### Required action
Render every line of the records below as a JSON list of strings, one string per line, skipping blank lines. Leave the pictures out of the answer.

Extracted page text data:
--- START ---
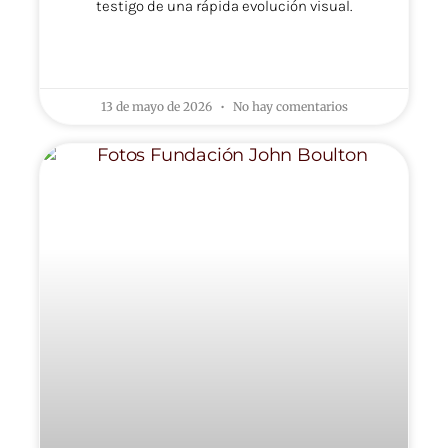
testigo de una rápida evolución visual.
LEER MÁS »
13 de mayo de 2026
No hay comentarios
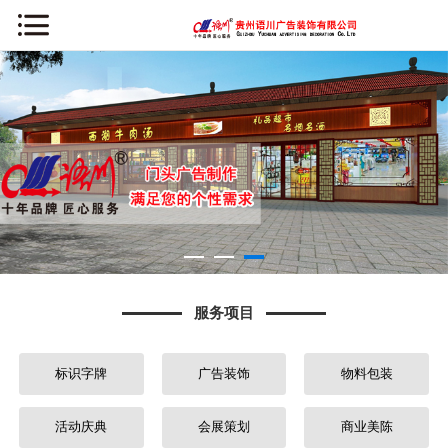
网站首页
公司简介
新闻资讯
服务项目
案例中心
服务项目
办公环境
标识字牌
广告装饰
物料包装
荣誉资质
常见问题
活动庆典
会展策划
商业美陈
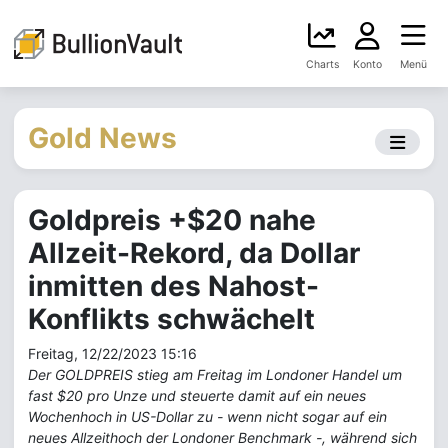
Charts
Konto
Menü
Gold News
Goldpreis +$20 nahe
Allzeit-Rekord, da Dollar
inmitten des Nahost-
Konflikts schwächelt
Freitag, 12/22/2023 15:16
Der GOLDPREIS stieg am Freitag im Londoner Handel um
fast $20 pro Unze und steuerte damit auf ein neues
Wochenhoch in US-Dollar zu - wenn nicht sogar auf ein
neues Allzeithoch der Londoner Benchmark -, während sich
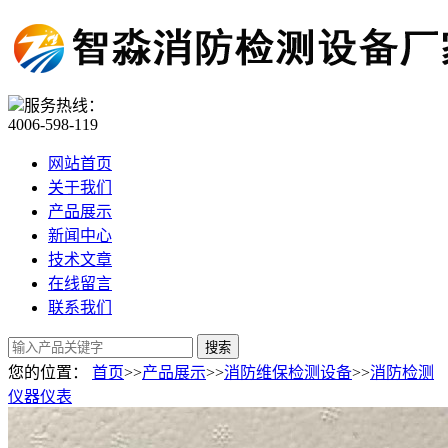
服务热线：
4006-598-119
网站首页
关于我们
产品展示
新闻中心
技术文章
在线留言
联系我们
您的位置：
首页
>>
产品展示
>>
消防维保检测设备
>>
消防检测
仪器仪表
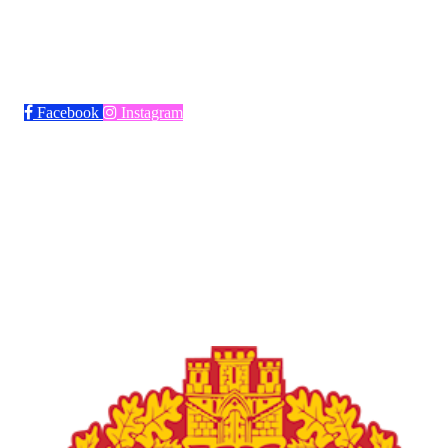
Bli medlem i klubben!
Trykk her for innmelding
Facebook
Instagram
Frøya Fotball
Øvre fyllingsveien 73, 5161 LAKSEVÅG
Org. nr.: 986941509
+ 47 971 77 772
froyaidrett@gmail.com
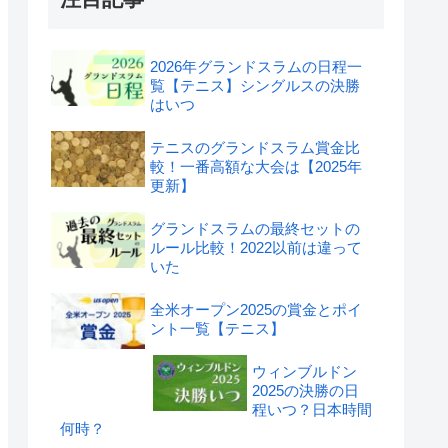
2026年グランドスラムの日程一
覧【テニス】シングルスの決勝
はいつ
テニスのグランドスラム賞金比
較！一番高額な大会は【2025年
更新】
グランドスラムの最終セットの
ルール比較！2022以前は違って
いた
全米オープン2025の賞金とポイ
ント一覧【テニス】
ウィンブルドン
2025の決勝の日
程いつ？日本時間
何時？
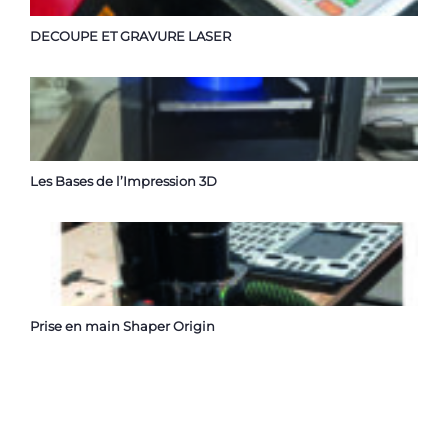
DECOUPE ET GRAVURE LASER
Les Bases de l’Impression 3D
Prise en main Shaper Origin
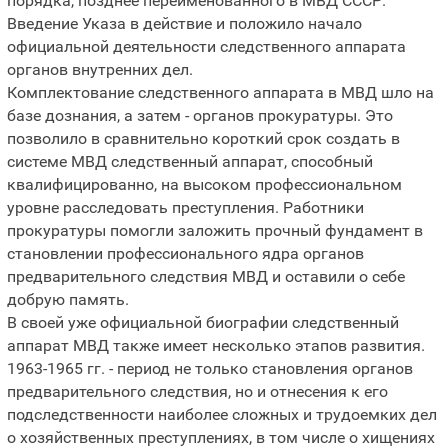
порядка, позднее переименованного в МВД СССР.
Введение Указа в действие и положило начало
официальной деятельности следственного аппарата
органов внутренних дел.
Комплектование следственного аппарата в МВД шло на
базе дознания, а затем - органов прокуратуры. Это
позволило в сравнительно короткий срок создать в
системе МВД следственный аппарат, способный
квалифицированно, на высоком профессиональном
уровне расследовать преступления. Работники
прокуратуры помогли заложить прочный фундамент в
становлении профессионального ядра органов
предварительного следствия МВД и оставили о себе
добрую память.
В своей уже официальной биографии следственный
аппарат МВД также имеет несколько этапов развития.
1963-1965 гг. - период не только становления органов
предварительного следствия, но и отнесения к его
подследственности наиболее сложных и трудоемких дел
о хозяйственных преступлениях, в том числе о хищениях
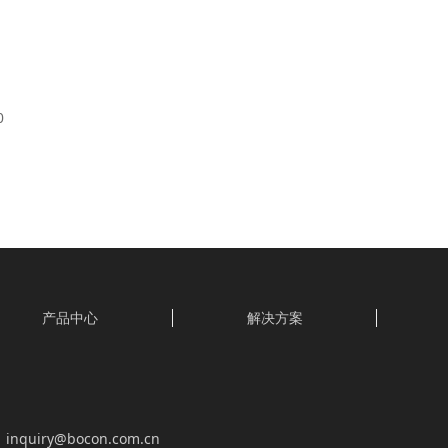
0
产品中心
解决方案
inquiry@bocon.com.cn
：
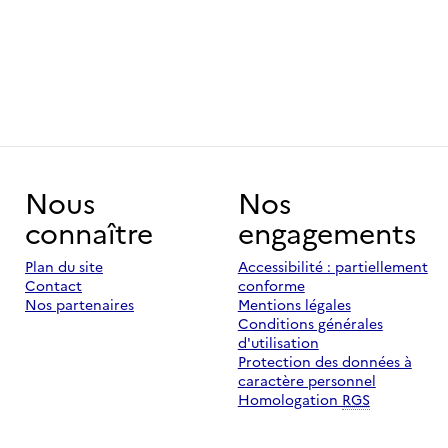
Nous
Nos
connaître
engagements
Plan du site
Accessibilité : partiellement
Contact
conforme
Nos partenaires
Mentions légales
Conditions générales
d'utilisation
Protection des données à
caractère personnel
Homologation
RGS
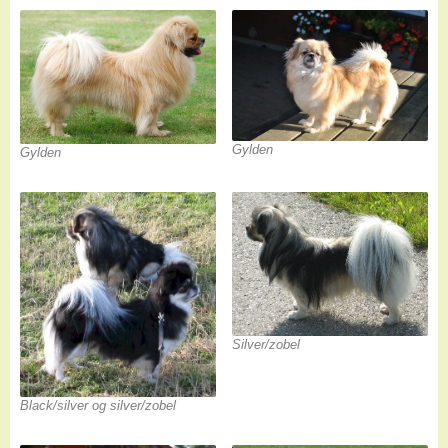
Gylden
Gylden
Silver/zobel
Black/silver og silver/zobel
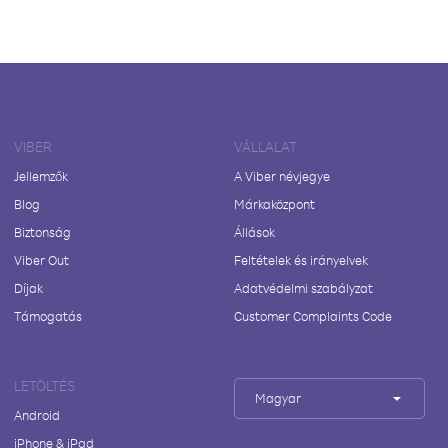
VIBER
VÁLLALAT
Jellemzők
A Viber névjegye
Blog
Márkaközpont
Biztonság
Állások
Viber Out
Feltételek és irányelvek
Díjak
Adatvédelmi szabályzat
Támogatás
Customer Complaints Code
LETÖLTÉS
Magyar
Android
iPhone & iPad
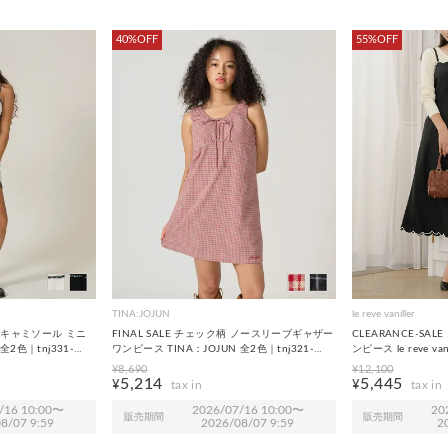
40%OFF
55%OFF
TINA:JOJUN
le reve vaniller
ク キャミソール ミニ
FINAL SALE チェック柄 ノースリーブギャザー
CLEARANCE-SA
全2色｜tnj331-
ワンピース TINA：JOJUN 全2色｜tnj321-
ンピース le reve van
1044【3】
2119【1】
¥
8,690
¥
12,100
5,214
5,445
¥
¥
/16 10:00
〜
2026/07/16 10:00
〜
20
販売期間
販売期間
8/07 9:59
2026/08/07 9:59
2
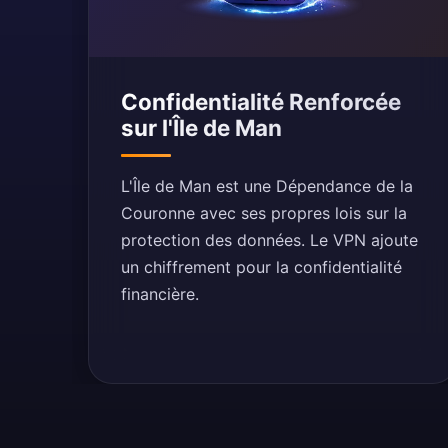
Confidentialité Renforcée
sur l'Île de Man
L'Île de Man est une Dépendance de la
Couronne avec ses propres lois sur la
protection des données. Le VPN ajoute
un chiffrement pour la confidentialité
financière.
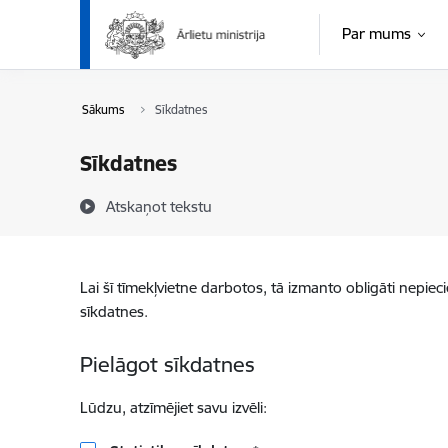
Pāriet uz lapas saturu
Par mums
Sākums
Sīkdatnes
Sīkdatnes
Atskaņot tekstu
Lai šī tīmekļvietne darbotos, tā izmanto obligāti nepiec
sīkdatnes.
Pielāgot sīkdatnes
Lūdzu, atzīmējiet savu izvēli:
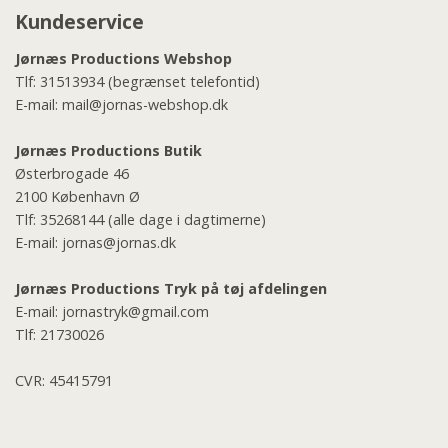
Kundeservice
Jørnæs Productions Webshop
Tlf:
31513934
(begrænset telefontid)
E-mail:
mail@jornas-webshop.dk
Jørnæs Productions Butik
Østerbrogade 46
2100 København Ø
Tlf:
35268144
(alle dage i dagtimerne)
E-mail:
jornas@jornas.dk
Jørnæs Productions Tryk på tøj afdelingen
E-mail:
jornastryk@gmail.com
Tlf:
21730026
CVR: 45415791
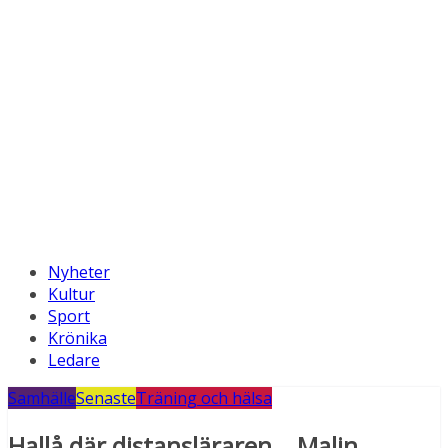
Nyheter
Kultur
Sport
Krönika
Ledare
Samhälle
Senaste
Träning och hälsa
Hallå där distansläraren… Malin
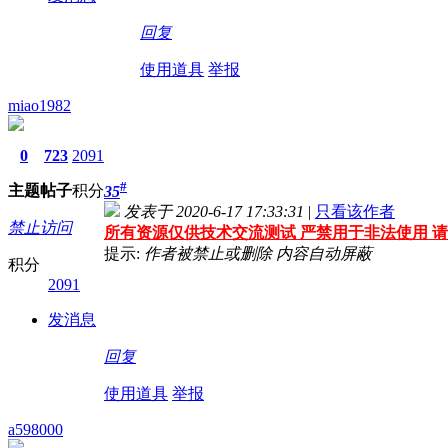
回复
使用道具
举报
miao1982
0
723
2091
#
主题
帖子
积分
35
发表于 2020-6-17 17:33:31
|
只看该作者
禁止访问
所有资源仅供技术交流测试 严禁用于非法使用 请
提示:
作者被禁止或删除 内容自动屏蔽
积分
2091
发消息
回复
使用道具
举报
a598000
--- END ---
### Output for this exercise
[
  "testigo de una rápida evolución visual.",
  "LEER MÁS »",
  "13 de mayo de 2026",
  "No hay comentarios",
  "网站首页",
  "公司简介",
  "新闻资讯",
  "服务项目",
  "案例中心",
  "服务项目",
  "办公环境",
  "标识字牌",
  "广告装饰",
  "物料包装",
  "荣誉资质",
  "常见问题",
  "活动庆典",
  "会展策划",
  "商业美陈",
  "Charts",
  "Konto",
  "Menü",
  "Gold News",
  "Goldpreis +$20 nahe",
  "Allzeit-Rekord, da Dollar",
  "inmitten des Nahost-",
  "Konflikts schwächelt",
  "Freitag, 12/22/2023 15:16",
  "Der GOLDPREIS stieg am Freitag im Londoner Handel um",
  "fast $20 pro Unze und steuerte damit auf ein neues",
  "Wochenhoch in US-Dollar zu - wenn nicht sogar auf ein",
  "neues Allzeithoch der Londoner Benchmark -, während sich",
  "服务热线：",
  "4006-598-119",
  "网站首页",
  "关于我们",
  "产品展示",
  "新闻中心",
  "技术文章",
  "在线留言",
  "联系我们",
  "您的位置：",
  "首页",
  ">>",
  "产品展示",
  ">>",
  "消防维保检测设备",
  ">>",
  "消防检测",
  "仪器仪表",
  "Bli medlem i klubben!",
  "Trykk her for innmelding",
  "Facebook",
  "Instagram",
  "Frøya Fotball",
  "Øvre fyllingsveien 73, 5161 LAKSEVÅG",
  "Org. nr.: 986941509",
  "+ 47 971 77 772",
  "froyaidrett@gmail.com",
  "2026年グランドスラムの日程一",
  "覧【テニス】シングルスの決勝",
  "はいつ",
  "テニスのグランドスラム賞金比",
  "較！一番高額な大会は【2025年",
  "更新】",
  "グランドスラムの最終セットの",
  "ルール比較！2022以前は違って",
  "いた",
  "全米オープン2025の賞金とポイ",
  "ント一覧【テニス】",
  "ウィンブルドン",
  "2025の決勝の日",
  "程いつ？日本時間",
  "何時？",
  "DECOUPE ET GRAVURE LASER",
  "Les Bases de l’Impression 3D",
  "Prise en main Shaper Origin",
  "порядка, позднее переименованного в МВД СССР.",
  "Введение Указа в действие и положило начало",
  "официальной деятельности следственного аппарата",
  "органов внутренних дел.",
  "Комплектование следственного аппарата в МВД шло на",
  "базе дознания, а затем - органов прокуратуры. Это",
  "позволило в сравнительно короткий срок создать в",
  "системе МВД следственный аппарат, способный",
  "квалифицированно, на высоком профессиональном",
  "уровне расследовать преступления. Работники",
  "прокуратуры помогли заложить прочный фундамент в",
  "становлении профессионального ядра органов",
  "предварительного следствия МВД и оставили о себе",
  "добрую память.",
  "В своей уже официальной биографии следственный",
  "аппарат МВД также имеет несколько этапов развития.",
  "1963-1965 гг. - период не только становления органов",
  "предварительного следствия, но и отнесения к его",
  "подследственности наиболее сложных и трудоемких дел",
  "о хозяйственных преступлениях, в том числе о хищениях",
  "0",
  "产品中心",
  "解决方案",
  "inquiry@bocon.com.cn",
  "：",
  "Nous",
  "Nos",
  "connaître",
  "engagements",
  "Plan du site",
  "Accessibilité : partiellement",
  "Contact",
  "conforme",
  "Nos partenaires",
  "Mentions légales",
  "Conditions générales",
  "d'utilisation",
  "Protection des données à",
  "caractère personnel",
  "Homologation",
  "RGS",
  "Gylden",
  "Gylden",
  "Silver/zobel",
  "Black/silver og silver/zobel",
  "VIBER",
  "VÁLLALAT",
  "Jellemzők",
  "A Viber névjegye",
  "Blog",
  "Márkaközpont",
  "Biztonság",
  "Állások",
  "Viber Out",
  "Feltételek és irányelvek",
  "Díjak",
  "Adatvédelmi szabályzat",
  "Támogatás",
  "Customer Complaints Code",
  "LETÖLTÉS",
  "Magyar",
  "Android",
  "iPhone & iPad",
  "40%OFF",
  "55%OFF",
  "TINA:JOJUN",
  "le reve vaniller",
  "ク キャミソール ミニ",
  "FINAL SALE チェック柄 ノースリーブギャザー",
  "CLEARANCE-SA",
  "全2色｜tnj331-",
  "ワンピース TINA：JOJUN 全2色｜tnj321-",
  "ンピース le reve van",
  "1044【3】",
  "2119【1】",
  "¥",
  "8,690",
  "¥",
  "12,100",
  "5,214",
  "5,445",
  "¥",
  "¥",
  "/16 10:00",
  "〜",
  "2026/07/16 10:00",
  "〜",
  "20",
  "販売期間",
  "販売期間",
  "8/07 9:59",
  "2026/08/07 9:59",
  "2",
  "Confidentialité Renforcée",
  "sur l'Île de Man",
  "L'Île de Man est une Dépendance de la",
  "Couronne avec ses propres lois sur la",
  "protection des données. Le VPN ajoute",
  "un chiffrement pour la confidentialité",
  "financière.",
  "Pāriet uz lapas saturu",
  "Par mums",
  "Sākums",
  "Sīkdatnes",
  "Sīkdatnes",
  "Atskaņot tekstu",
  "Lai šī tīmekļvietne darbotos, tā izmanto obligāti nepiec",
  "sīkdatnes.",
  "Pielāgot sīkdatnes",
  "Lūdzu, atzīmējiet savu izvēli:",
  "Kundeservice",
  "Jørnæs Productions Webshop",
  "Tlf:",
  "31513934",
  "(begrænset telefontid)",
  "E-mail:",
  "mail@jornas-webshop.dk",
  "Jørnæs Productions Butik",
  "Østerbrogade 46",
  "2100 København Ø",
  "Tlf:",
  "35268144",
  "(alle dage i dagtimerne)",
  "E-mail:",
  "jornas@jornas.dk",
  "Jørnæs Productions Tryk på tøj afdelingen",
  "E-mail:",
  "jornastryk@gmail.com",
  "Tlf:",
  "21730026",
  "CVR: 45415791",
  "Nyheter",
  "Kultur",
  "Sport",
  "Krönika",
  "Ledare",
  "Samhälle",
  "Senaste",
  "Träning och hälsa",
  "Hallå där distansläraren… Malin",
  "回复",
  "使用道具",
  "举报",
  "miao1982",
  "0",
  "723",
  "2091",
  "#",
  "主题",
  "帖子",
  "积分",
  "35",
  "发表于 2020-6-17 17:33:31",
  "|",
  "只看该作者",
  "禁止访问",
  "所有资源仅供技术交流测试 严禁用于非法使用 请",
  "提示:",
  "作者被禁止或删除 内容自动屏蔽",
  "积分",
  "2091",
  "发消息",
  "回复",
  "使用道具",
  "举报",
  "a598000"
]